В один из таких зимних дней мы стояли с нашей маленькой мамой у окна; уголком своего фартука она всегда очищала ото льда небольшой кружок на замерзшем стекле, и мы смотрели из окна на холм, где была маленькая деревянная церковь с куполами-луковками и где жители нашего села шли за крестным ходом с зажженными свечами, которые то и дело норовил задуть легкий ветерок.

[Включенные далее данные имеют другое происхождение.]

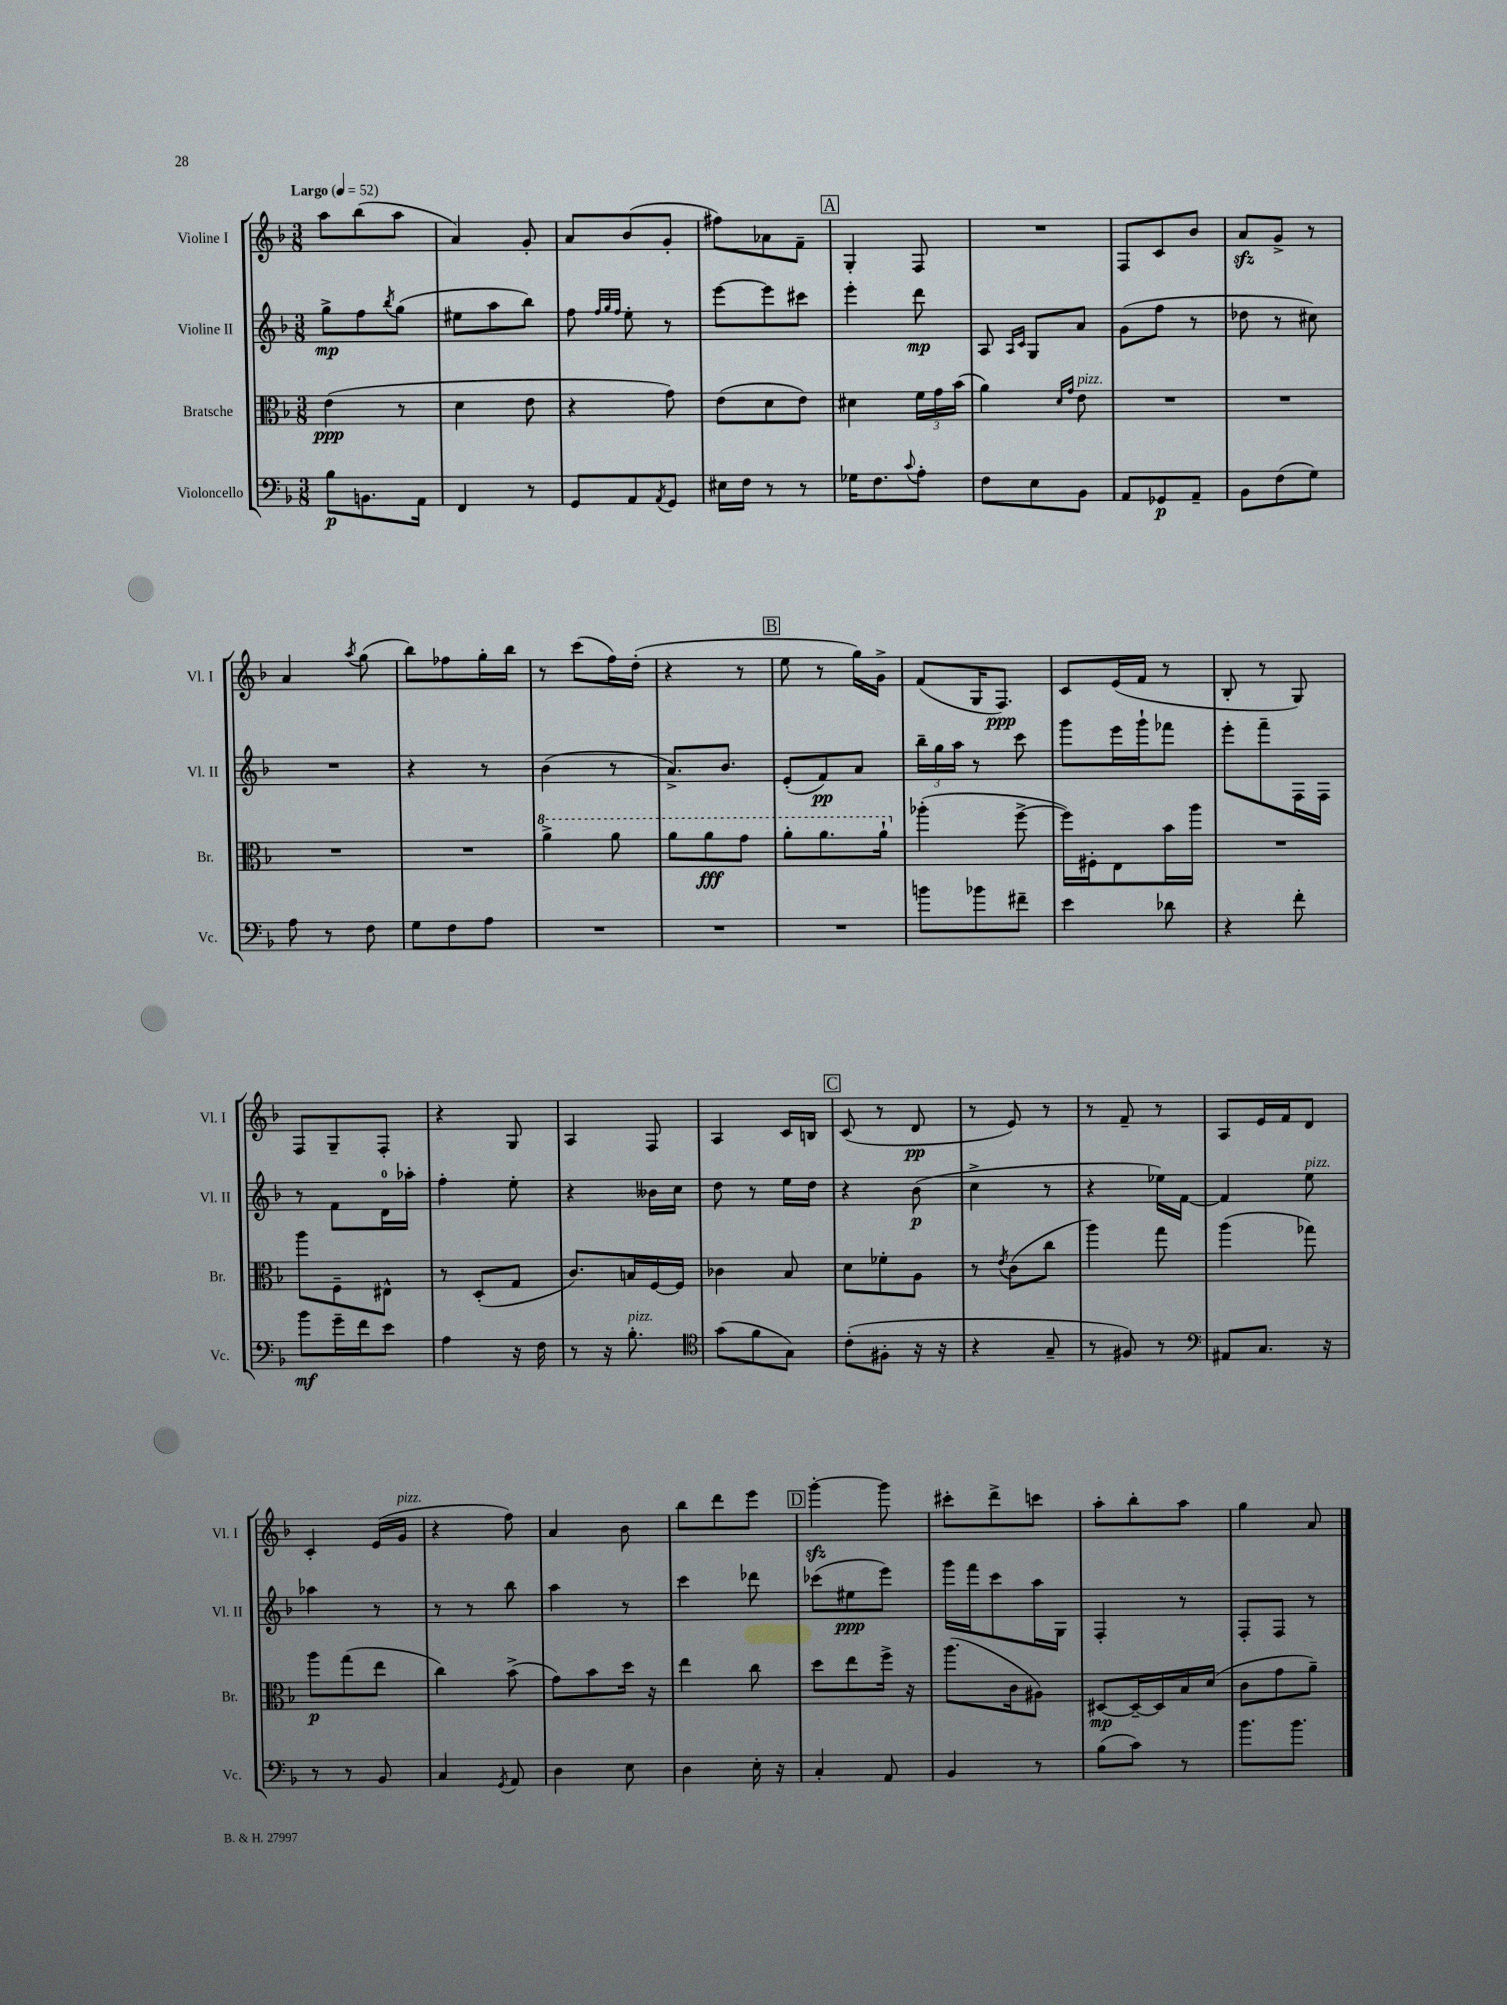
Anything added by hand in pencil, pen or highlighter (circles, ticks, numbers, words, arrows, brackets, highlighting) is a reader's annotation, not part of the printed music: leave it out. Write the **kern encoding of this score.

**kern	**kern	**kern	**kern
*staff4	*staff3	*staff2	*staff1
*clefF4	*clefC3	*clefG2	*clefG2
*k[b-]	*k[b-]	*k[b-]	*k[b-]
*M3/8	*M3/8	*M3/8	*M3/8
*MM52	*MM52	*MM52	*MM52
8B-	(4e	8gg^	8aa
8.BB	.	8ff	(8bb-
.	.	8qbb-	.
.	8r	(8gg	8aa
16AA	.	.	.
=	=	=	=
4FF	4d	8ee#	4a)
.	.	8aa	.
8r	8e	8bb-)	8g'
=	=	=	=
8GG	4r	8ff	8a
.	.	32qqff	.
.	.	32qqgg	.
.	.	32qqff	.
8AA	.	8ee'	(8b-
8qAA	.	.	.
8GG	8g)	8r	8g'
=	=	=	=
16E#	(8e	[8eee	8ff#)
16F	.	.	.
8r	8d	8eee]	8a-
8r	8e)	8ccc#	8f~
=	=	=	=
16G-	4d#	4eee'	4G'
8.F	.	.	.
8qqc	.	.	.
8A'	24f	8ddd	8F
.	24g	.	.
.	(24b-	.	.
=	=	=	=
8F	4a)	8A	4.r
.	.	16qqA	.
.	.	16qqc	.
8E	.	8G	.
.	16qqd	.	.
.	16qqg	.	.
8BB-	8e	8a	.
=	=	=	=
8AA	4.r	(8g	8F
8GG-	.	8ff	8c
8AA~	.	8r	8b-
=	=	=	=
8BB-	4.r	8dd-	8a
(8F	.	8r	8g^
8G)	.	8cc#)	8r
=	=	=	=
8A	4.r	4.r	4a
8r	.	.	.
.	.	.	8qaa
8F	.	.	(8gg
=	=	=	=
8G	4.r	4r	8bb-)
8F	.	.	8ff-
8A	.	8r	16gg'
.	.	.	16bb-
=	=	=	=
4.r	4aa^	(4b-	8r
.	.	.	(8ccc
.	8aa	8r	16ff)
.	.	.	(16dd'
=	=	=	=
4.r	8aa	8.a^)	4r
.	8aa	.	.
.	.	8.b-	.
.	8gg	.	8r
=	=	=	=
4.r	8aa'	(8e'	8ee
.	8.aa	8f)	8r
.	.	8a	16gg)
.	16aa`	.	16g^
=	=	=	=
8b	(4aa-'	24bb-~	(8f
.	.	24gg	.
.	.	24aa	.
8b-	.	8r	16G
.	.	.	8.F)
8f#~	[8ff^	8ccc	.
=	=	=	=
4e	16ff])	8ggg	8c
.	16F#'	.	.
.	8E	16eee	(16e
.	.	16ggg`	16f
8d-	16b-	8fff-	8r
.	16aa	.	.
=	=	=	=
4r	4.r	8eee'	8B-'
.	.	8fff~	8r
8f'	.	16F	8G)
.	.	16F	.
=	=	=	=
8b-	8aa	8r	8F
16g~	8F~	8f	8G~
16f	.	.	.
8e	8E#^^	16d	8F'
.	.	16aa-'	.
=	=	=	=
4A	8r	4ff'	4r
.	(8D'	.	.
16r	8G	8ee'	8G
16F	.	.	.
=	=	=	=
8r	8.c)	4r	4A
16r	.	.	.
8.B-'	16B	.	.
.	[16F	16b--	8F
.	16F]	16cc	.
=	=	=	=
*clefC4	*	*	*
(8g	4c-	8dd	4A
8f	.	8r	.
8G)	8B-	16ee	16c
.	.	16dd	16B
=	=	=	=
(8c'	8d	4r	(8c
8F#'	8f-'	.	8r
16r	8A	(8b-	8d
16r	.	.	.
=	=	=	=
4r	8r	4cc^	8r
.	8qe	.	.
.	(8c	.	8e)
8G~	8cc	8r	8r
=	=	=	=
8r	4aa)	4r	8r
8F#)	.	.	8f~
8r	8gg	16ee-)	8r
.	.	[16f	.
=	=	=	=
*clefF4	*	*	*
8AA#	(4aa	4f]	8A
8.C	.	.	16e
.	.	.	16f
.	8gg-)	8ee	8d
16r	.	.	.
=	=	=	=
8r	8aa	4aa-	4c'
8r	(8gg	.	.
8BB-	8ee	8r	(16e
.	.	.	16g
=	=	=	=
4C	4cc)	8r	4r
.	.	8r	.
8qGG	.	.	.
8AA	(8b-^	8bb-	8ff)
=	=	=	=
4D	8g)	4aa	4a
.	8b-	.	.
8E	16dd	8r	8b-
.	16r	.	.
=	=	=	=
4D	4ee	4ccc	8bb-
.	.	.	8ddd
16E'	8cc	8ddd-	8eee
16r	.	.	.
=	=	=	=
4C'	8dd	(8ccc-	[4ggg'
.	8ee	8ee#	.
8AA	16ff^	8eee)	8ggg]
.	16r	.	.
=	=	=	=
4BB-	(8.aa	16ggg	8ccc#'
.	.	16fff	.
.	.	8ccc	8ddd^
.	16c	.	.
8r	8A#)	16aa	8ccc
.	.	16G	.
=	=	=	=
(8B-	[8D#	4F'	8aa'
8c)	16D#~_	.	8bb-'
.	16D#]	.	.
8r	16B-	8r	8aa
.	(16d	.	.
=	=	=	=
8.b-	8c	8F'	4gg
.	8g	8F	.
8.b-	.	.	.
.	8a~)	8r	8a
==	==	==	==
*-	*-	*-	*-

Впереди кто-то нес большой железный крест с деревянной фигурой распятого человека, за ним шли и пели дети в белых одеждах, следом шел сельский священник, а потом уже – все село, очень торжественное и нарядное. Это было Рождество.

Нам это было не просто чуждо. Всю неделю до этого мы были друзьями, помогали друг другу. У нас были одни и те же заботы, одни и те же печали, одна и та же корь, одна и та же ветрянка, одни и те же лекарства, мы плескались в одних и тех же ручьях или катались по льду на одном и том же пруду. Но каждую субботу мы вспоминали о том, что мы евреи. И каждое воскресенье они вспоминали о том, что они христиане. Между двумя этими понятиями были только вражда, холод и ненависть. На следующий день после того, как мы праздновали Пейсах или Симхастойре, соседские дети передавали нам, что говорили им их родители, а говорили они о том, какое это несчастье и какая глупость ничего не знать о спасении, о воскресении и, самое главное, о вкусе свиного мяса. А когда у них был праздник, нам рассказывали, как ужасно быть гоем, который никогда не сможет попасть на небеса к учителю нашему Моисею, Мойше-рабейну, и доброй праматери Рахили и никогда не отведает мяса Шорабора и Левиафана. А кому придет в голову сравнить Левиафана со свининой?

Вот и теперь наша маленькая мама стояла рядом с нами и потешалась над процессией, священником и прихожанами. Да, говорила она, наш Господь всемогущий сидит на небесах на огненном троне, Он послал на землю Мойше-рабейну, повелев ему раздвинуть перед нами бушующее море, и вывел наш народ из страны, где было еще хуже, гораздо хуже, чем нам сейчас, и привел нас в Землю обетованную, где течет молоко и мед и где каждый мог есть и пить столько, сколько захочет, а в придачу дал нам Тору и всю мудрость мира. А эти целуют статуи и молятся деревянным болванам. И тогда наша маленькая мама начинала рассказывать, и в рассказе ее не было ни начала, ни конца. Окно уже давно заледенело, но ей было не до того. На дворе уже стемнело, а она все говорила о духах и бесах, о заблудших душах и чертях, незримо кишащих вокруг нас, о ведьмах и привидениях, подстерегающих нас повсюду, и о том, что никто не может про себя сказать, что он достаточно благочестив, и о том, что нужно непрерывно молиться нашему Господу Богу, единому истинному Богу, молиться с чистым сердцем. Ибо только Он может вывести нас из тьмы. А в комнате между тем было уже совсем темно, и от страха у всех нас мурашки бежали по коже, а волосы на голове стояли дыбом, да и сама маленькая мама боялась сдвинуться с места, чтобы зажечь лампу. Мы теснились вокруг нее, словно цыплята вокруг наседки. Внезапно дверь с тихим скрипом отворилась, мы окаменели от ужаса, а мама крикнула: «Кто там?» Брат Янкл, который всегда шутил, чиркнул спичкой, закатил глаза и сказал, не открывая рта: «Я пришел с того света», – зажег лампу и рассмеялся. Мы все еще дрожали от страха и терли кулачками глаза, ослепленные внезапным светом. Мама уже ругалась и разводила огонь, но никто не решался выйти в сени за водой и дровами. Даже маме было страшно. Что ж, пришлось идти Янклу. Пора было готовить еду. На ужин в тот день был фасолевый суп с полентой.